Consigne: Relevez tous les articles de loi cités dans le texte fourni sur la fixation du loyer du bail renouvelé. Pour chacun, indiquez le code auquel il appartient.

------ Texte fourni

Madame [H] [J] épouse [N], Monsieur [T] [J] et Monsieur [S] [J], venant aux droits des époux [J] ont par exploit d'huissier du 29 mars 2019, fait assigner la Sas Granulats Vicat devant le juge des loyers commerciaux pour que soit ordonnée à titre principal, la fixation du montant du loyer du bail renouvelé à compter du 1er octobre 2018 à la somme en principal de 45.000 euros par an et à titre subsidiaire, que soit ordonnée une mesure d'expertise.

Par jugement rendu le 5 novembre 2019, le juge des loyers commerciaux a :

- dit que le bail unissant les parties a une durée de 9 ans à compter du 1er octobre 2018,

- ordonné une expertise judiciaire et désigné M. [M] [P]-[R] pour y procéder,

- avant dire droit, fixé le montant du loyer provisionnel selon la variation indiciaire,

- réservé les dépens en fin d'instance,

- ordonné l'exécution provisoire de la décision.

L'expert a déposé son rapport le 15 mars 2021.

Par jugement du 7 juin 2022, le tribunal judiciaire de Toulouse a :

- rappelé que le bail unissant les parties a une durée de 9 ans à compter du 1er octobre 2018 ;

- fixé le loyer du bail renouvelé concernant la parcelle n°[Cadastre 9] sise commune de [Localité 13], entre la Rn 10 et le Cd n°14, d'une superficie de 10.010m2 à la somme de 40.000 euros par an hors taxes et hors charges ;

- laissé les dépens, en ce compris les frais de l'expertise judiciaire à la charge de la Sas Granulats Vicat ;

- condamné la Sas Granulats Vicat à payer Mme [H] [J] épouse [N], M. [T] [J] et M. [S] [J] la somme de 3.000 euros sur le fondement de l'article 700 du code de procédure civile ;

- ordonné l'exécution provisoire du présent jugement ;

- dit qu'à défaut d'exercice par l'une ou l'autre des parties de son droit d'option prévu par les dispositions de l'article L.145-57 du Code de commerce et l'exécution provisoire étant prononcée, le présent jugement constituera un titre exécutoire conforme aux dispositions des articles L.111-2, L.111-3 et L.111-6 du Code des procédures civiles d'exécution.

------------
------ Données présentées

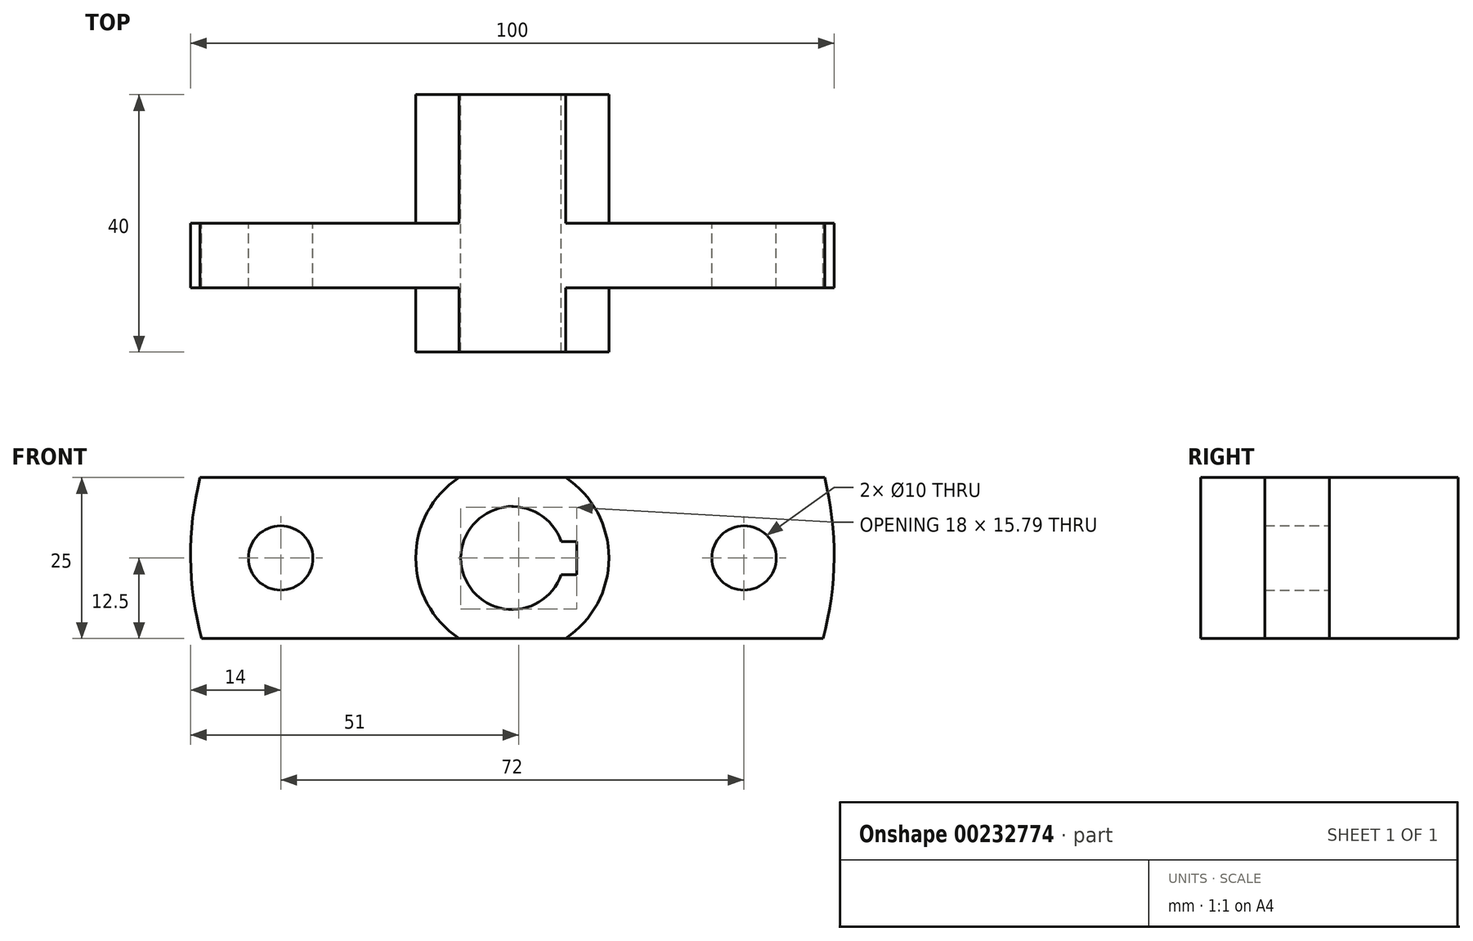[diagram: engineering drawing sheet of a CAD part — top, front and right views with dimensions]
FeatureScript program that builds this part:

------------
------ Données présentées

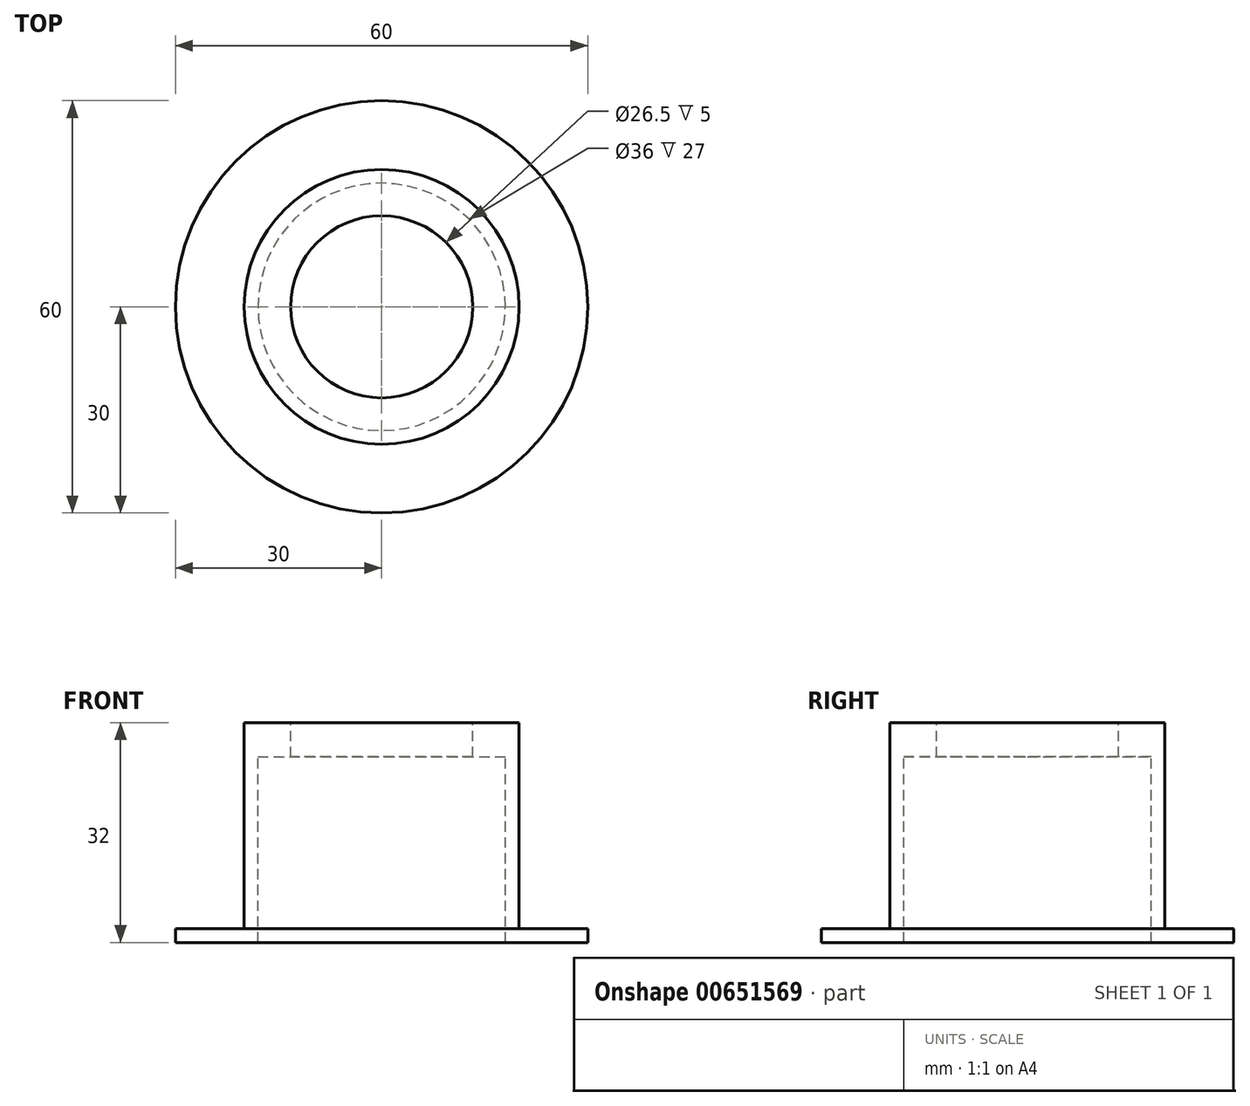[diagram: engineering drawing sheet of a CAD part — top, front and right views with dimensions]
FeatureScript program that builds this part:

------------

Réponse:
- article 700 du code de procédure civile
- article L.145-57 du Code de commerce
- article L.111-2 du Code des procédures civiles d'exécution
- article L.111-3 du Code des procédures civiles d'exécution
- article L.111-6 du Code des procédures civiles d'exécution